Les marchés boursiers européens ont suivi une évolution mitigée, avec des informations concernant l’évolution des négociations entre les États-Unis et l’Iran et les incertitudes politiques au Royaume-Uni. Le discours de la présidente de la Banque centrale européenne (BCE), Christine Lagarde, a été suivi de près dans la région.
Rappelant qu’ils ont décidé d’augmenter les trois principaux taux d’intérêt de la BCE de 25 points de base lors de la réunion de juin afin de garantir que l’inflation se stabilise avec l’objectif à moyen terme de 2 pour cent, Lagarde a déclaré : «Avec cette décision, nous restons dans une bonne position pour gérer l’incertitude liée à la guerre». dit-il.
De son côté, le Premier ministre britannique Keir Starmer a annoncé qu’il démissionnait de son poste, affirmant que son parti ne souhaitait pas le voir comme leader lors des prochaines élections.
Avec ces évolutions, l’indice FTSE 100 en Angleterre a diminué de 0,72 pour cent, l’indice DAX 40 en Allemagne a diminué de 0,62 pour cent et l’indice CAC 40 en France a diminué de 0,25 pour cent, tandis que l’indice FTSE MIB 30 en Italie est resté stable. Les contrats à terme sur indices en Europe ont commencé la journée avec une tendance négative.
Les marchés régionaux affichent une tendance négative alors que la perception du risque aux États-Unis et en Europe se déplace vers l’Asie ce nouveau jour. Il convient de noter que l’indice Kospi a chuté de 7,4% en Corée du Sud, axé sur l’intelligence artificielle et la technologie.

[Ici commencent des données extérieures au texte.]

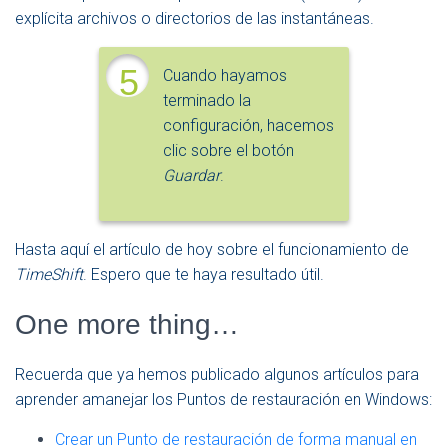
explícita archivos o directorios de las instantáneas.
5
Cuando hayamos
terminado la
configuración, hacemos
clic sobre el botón
Guardar
.
Hasta aquí el artículo de hoy sobre el funcionamiento de
TimeShift
. Espero que te haya resultado útil.
One more thing…
Recuerda que ya hemos publicado algunos artículos para
aprender amanejar los Puntos de restauración en Windows:
Crear un Punto de restauración de forma manual en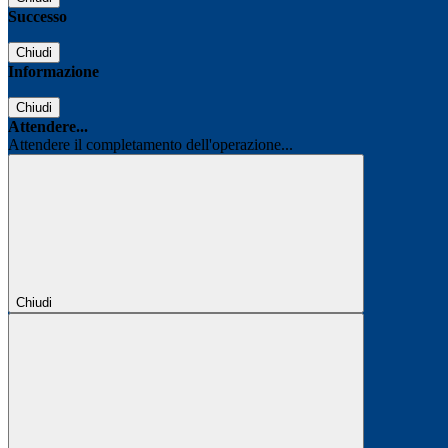
Successo
Chiudi
Informazione
Chiudi
Attendere...
Attendere il completamento dell'operazione...
Chiudi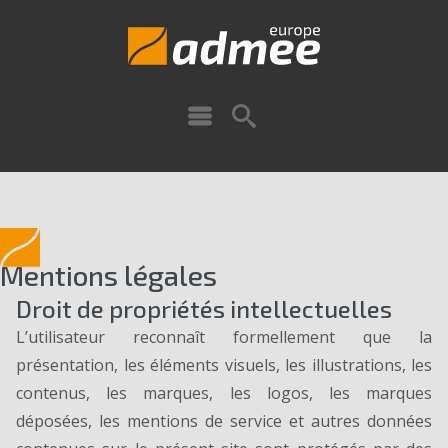
Mentions légales
Droit de propriétés intellectuelles
L’utilisateur reconnaît formellement que la
présentation, les éléments visuels, les illustrations, les
contenus, les marques, les logos, les marques
déposées, les mentions de service et autres données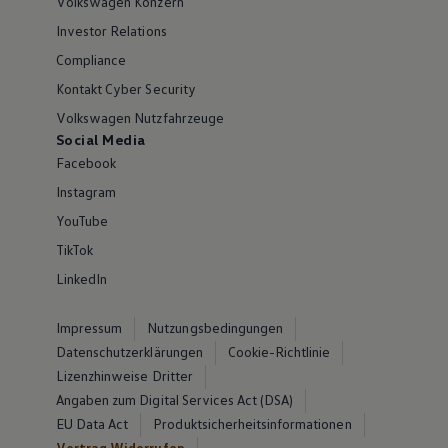
Volkswagen Konzern
Investor Relations
Compliance
Kontakt Cyber Security
Volkswagen Nutzfahrzeuge
Social Media
Facebook
Instagram
YouTube
TikTok
LinkedIn
Impressum
Nutzungsbedingungen
Datenschutzerklärungen
Cookie-Richtlinie
Lizenzhinweise Dritter
Angaben zum Digital Services Act (DSA)
EU Data Act
Produktsicherheitsinformationen
Vertrag Widerrufen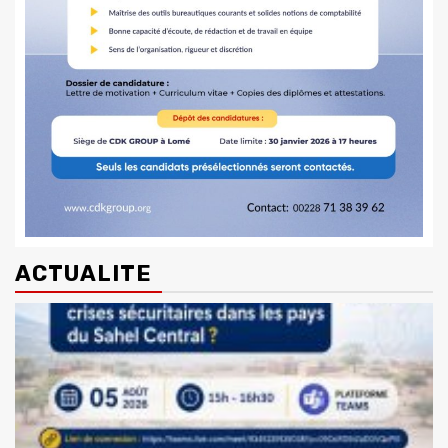
ACTUALITE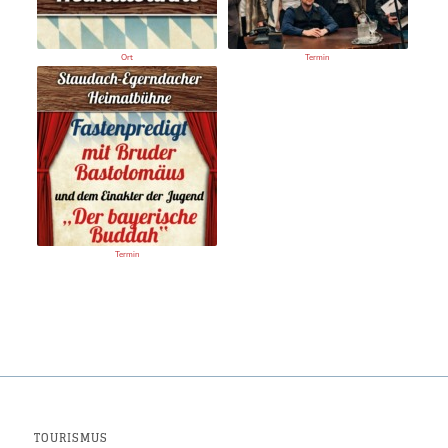
Ort
Termin
Termin
TOURISMUS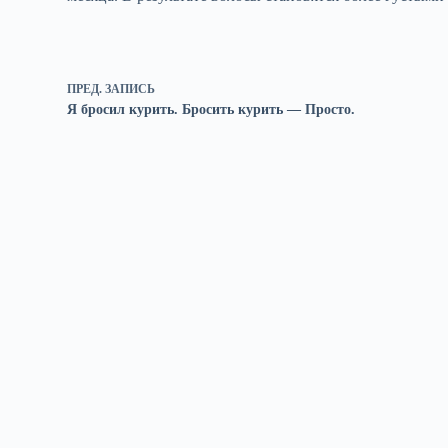
ПРЕД.
ЗАПИСЬ
Я бросил курить. Бросить курить — Просто.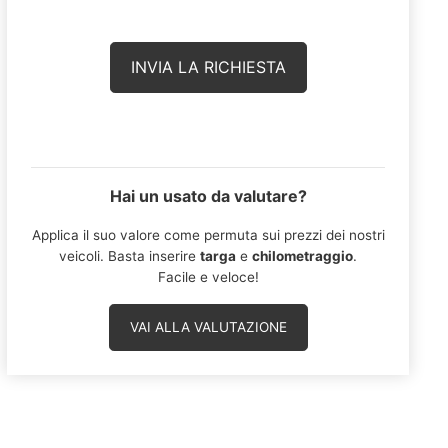
Hai un usato da valutare?
Applica il suo valore come permuta sui prezzi dei nostri
veicoli. Basta inserire
targa
e
chilometraggio
.
Facile e veloce!
VAI ALLA VALUTAZIONE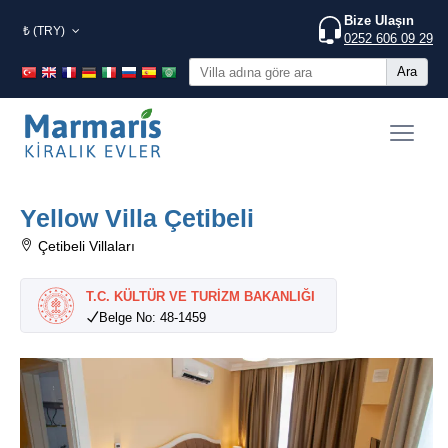
Bize Ulaşın
₺ (TRY)
0252 606 09 29
Ara
Yellow Villa Çetibeli
Çetibeli Villaları
T.C. KÜLTÜR VE TURİZM BAKANLIĞI
Belge No: 48-1459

Parmi les raisons de la forte baisse de l’indice Kospi, les analystes ont cité la réapparition de points d’interrogation concernant les sociétés d’intelligence artificielle ainsi que l’instinct de profit des investisseurs.
D’autre part, selon les données annoncées aujourd’hui dans la région, l’indice PMI de l’industrie manufacturière au Japon en juin a dépassé les attentes avec 54,9. L’indice PMI du secteur des services du pays était de 51,8 et l’indice PMI composite de 52,5, indiquant une accélération par rapport au mois précédent.

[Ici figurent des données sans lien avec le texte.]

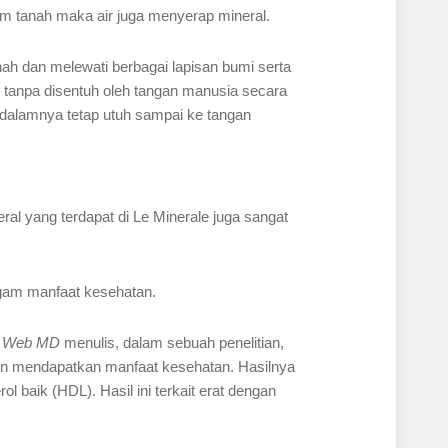
lam tanah maka air juga menyerap mineral.
anah dan melewati berbagai lapisan bumi serta
tanpa disentuh oleh tangan manusia secara
 dalamnya tetap utuh sampai ke tangan
l yang terdapat di Le Minerale juga sangat
agam manfaat kesehatan.
n
Web MD
menulis, dalam sebuah penelitian,
lan mendapatkan manfaat kesehatan. Hasilnya
 baik (HDL). Hasil ini terkait erat dengan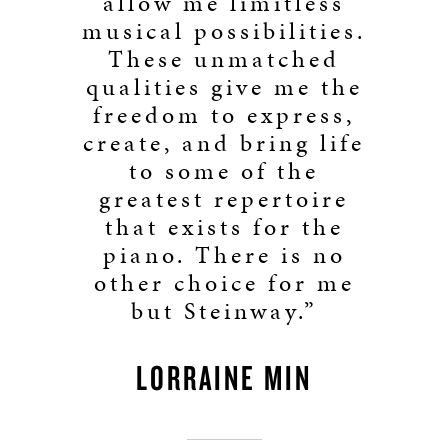
allow me limitless
musical possibilities.
These unmatched
qualities give me the
freedom to express,
create, and bring life
to some of the
greatest repertoire
that exists for the
piano. There is no
other choice for me
but Steinway.”
LORRAINE MIN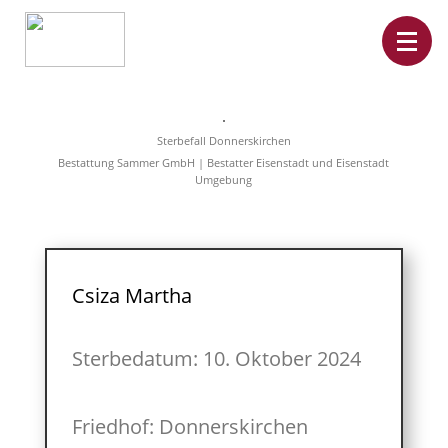
Home
Leistungen
Sterbefall Donnerskirchen
Überführungen
Bestattung Sammer GmbH | Bestatter Eisenstadt und Eisenstadt
Rat&Hilfe
Umgebung
Bestattungsarten
Produkte
Vorsorge
Sterbefälle
Tierbestattung
Über
Csiza Martha
uns
Sterbedatum: 10. Oktober 2024
Friedhof: Donnerskirchen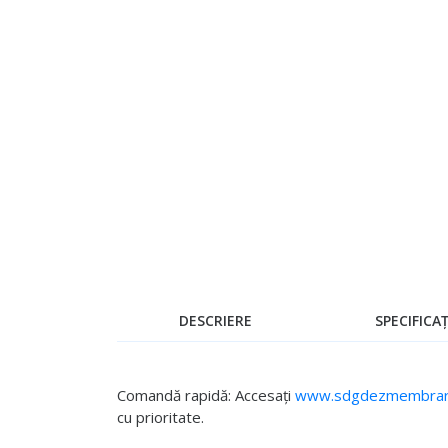
Skip
to
the
beginning
of
the
images
gallery
DESCRIERE
SPECIFICAȚ
Comandă rapidă: Accesați
www.sdgdezmembrari
cu prioritate.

Par ailleurs, la parité dollar/yen s’est élevée à 161,9, atteignant son plus haut niveau depuis le 3 juillet 2024.
Le ministre japonais des Finances, Satsuki Katayama, a tenu une réunion en ligne avec le secrétaire américain au Trésor, Scott Bessent, pour discuter des marchés financiers mondiaux. «Nous avons discuté de la situation des marchés financiers mondiaux, notamment des développements dans le détroit d’Ormuz et des impacts potentiels de ces facteurs», a déclaré Katayama dans un communiqué.

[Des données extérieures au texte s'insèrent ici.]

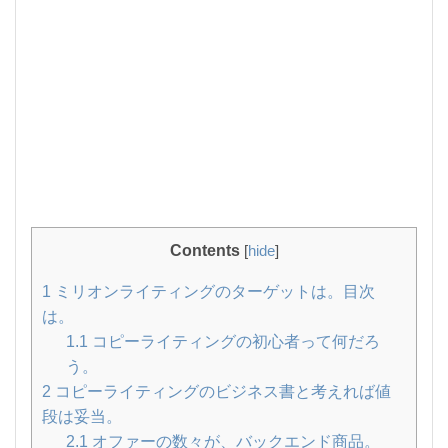
Contents
[
hide
]
1
ミリオンライティングのターゲットは。目次
は。
1.1
コピーライティングの初心者って何だろ
う。
2
コピーライティングのビジネス書と考えれば値
段は妥当。
2.1
オファーの数々が、バックエンド商品。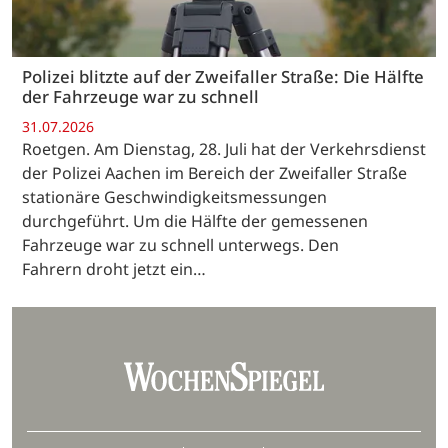
Polizei blitzte auf der Zweifaller Straße: Die Hälfte
der Fahrzeuge war zu schnell
31.07.2026
Roetgen. Am Dienstag, 28. Juli hat der Verkehrsdienst
der Polizei Aachen im Bereich der Zweifaller Straße
stationäre Geschwindigkeitsmessungen
durchgeführt. Um die Hälfte der gemessenen
Fahrzeuge war zu schnell unterwegs. Den
Fahrern droht jetzt ein…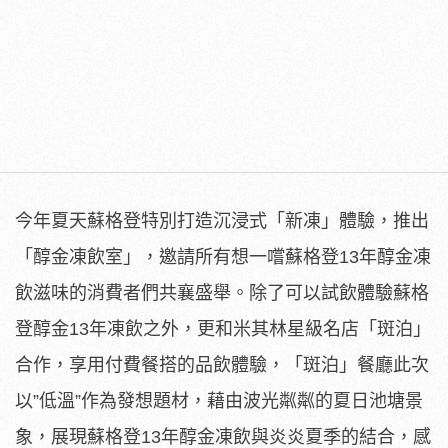
今年夏天蘇格登特別打造沉浸式「新凍」體驗，推出
「醇金凍飲室」，邀請所有想一嚐蘇格登13年醇金凍
飲滋味的消費者們共襄盛舉。除了可以試飲體驗蘇格
登醇金13年凍飲之外，更和米其林星級名店「斑泊」
合作，享用付費餐搭的品飲體驗，「斑泊」餐廳此次
以”低溫”作為發想題材，藉由波光粼粼的夏日池塘景
象，展現蘇格登13年醇金凍飲與炎炎夏季的結合，感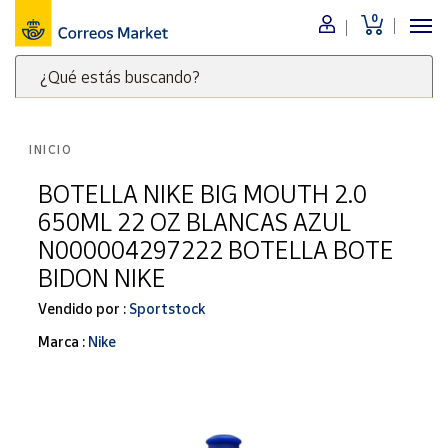
0
Menú
¿Qué estás buscando?
Nuestro
catálogo
Escribe
palabras
INICIO
clave
Alimentación
para
BOTELLA NIKE BIG MOUTH 2.0
Bebidas
buscar
650ML 22 OZ BLANCAS AZUL
Ocio y cultura
productos
N000004297222 BOTELLA BOTE
en
Juguetes y
BIDON NIKE
juegos
Correos
Market
Libros y
Vendido por :
Sportstock
.
revistas
Marca :
Nike
Merchandising
y regalos
Tienda de
Correos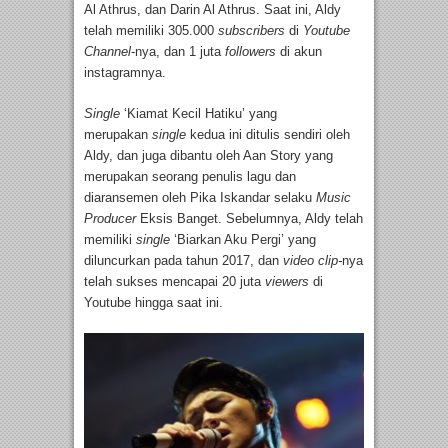
Al Athrus, dan Darin Al Athrus. Saat ini, Aldy
telah memiliki 305.000
subscribers
di
Youtube
Channel
-nya, dan 1 juta
followers
di akun
instagramnya.
Single
‘Kiamat Kecil Hatiku’ yang
merupakan
single
kedua ini ditulis sendiri oleh
Aldy, dan juga dibantu oleh Aan Story yang
merupakan seorang penulis lagu dan
diaransemen oleh Pika Iskandar selaku
Music
Producer
Eksis Banget. Sebelumnya, Aldy telah
memiliki
single
‘Biarkan Aku Pergi’ yang
diluncurkan pada tahun 2017, dan
video clip-
nya
telah sukses mencapai 20 juta
viewers
di
Youtube hingga saat ini.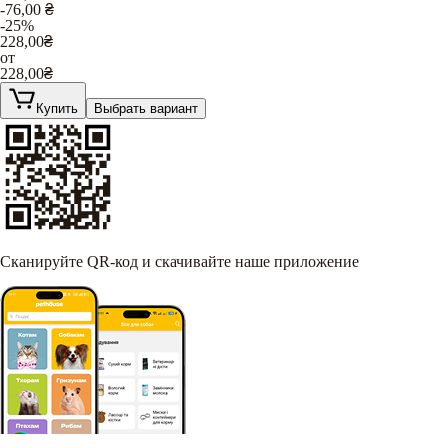
-76,00
₴
-25%
228,00
₴
от
228,00
₴
Купить
Выбрать вариант
Сканируйте QR-код и скачивайте наше приложение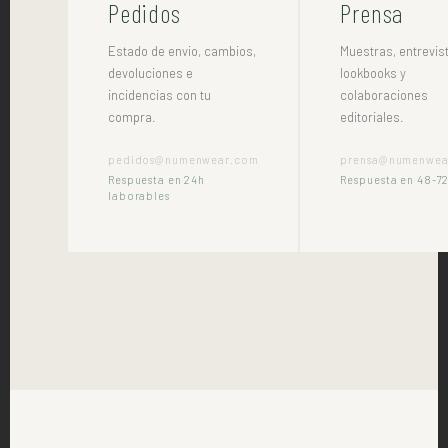
Pedidos
Prensa
Estado de envio, cambios,
Muestras, entrevis
devoluciones e
lookbooks y
incidencias con tu
colaboraciones
compra.
editoriales.
pedidos@numenwear.com
prensa@numenwea
Respuesta en 24h
Respuesta en 48-7
laborables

Avec ces évolutions, l’indice Nikkei 225 au Japon a chuté de 2,2 pour cent, l’indice Kospi en Corée du Sud de 7,4 pour cent, l’indice composite de Shanghai en Chine de 0,8 pour cent et l’indice Hang Seng à Hong Kong de 1,6 pour cent à l’approche de la clôture.
Hier, l’indice BIST 100 de Borsa Istanbul a terminé la journée avec un cours horizontal à 14 729,65 points.
Le contrat à terme de juin basé sur l’indice BIST 30 sur le marché à terme et d’options de la Borsa Istanbul (VIOP) a diminué de 0,11 pour cent hier soir en soirée par rapport à la clôture normale de la séance.
Alors que le Dollar/TL clôturait hier à 46,4670, il s’échange aujourd’hui à 46,4760 à l’ouverture du marché interbancaire, juste au-dessus de la clôture précédente.
Les analystes ont déclaré qu’aujourd’hui, l’indice de confiance des services financiers et les actifs et passifs en devises des entreprises extérieures au secteur financier seront suivis au niveau national, et que les données PMI mondiales de l’industrie manufacturière et du secteur des services seront suivies à l’étranger, et ont noté que techniquement, 14 500 et 14 400 points de l’indice BIST 100 constituent un support, tandis que 14 900 et 15 000 points sont une résistance.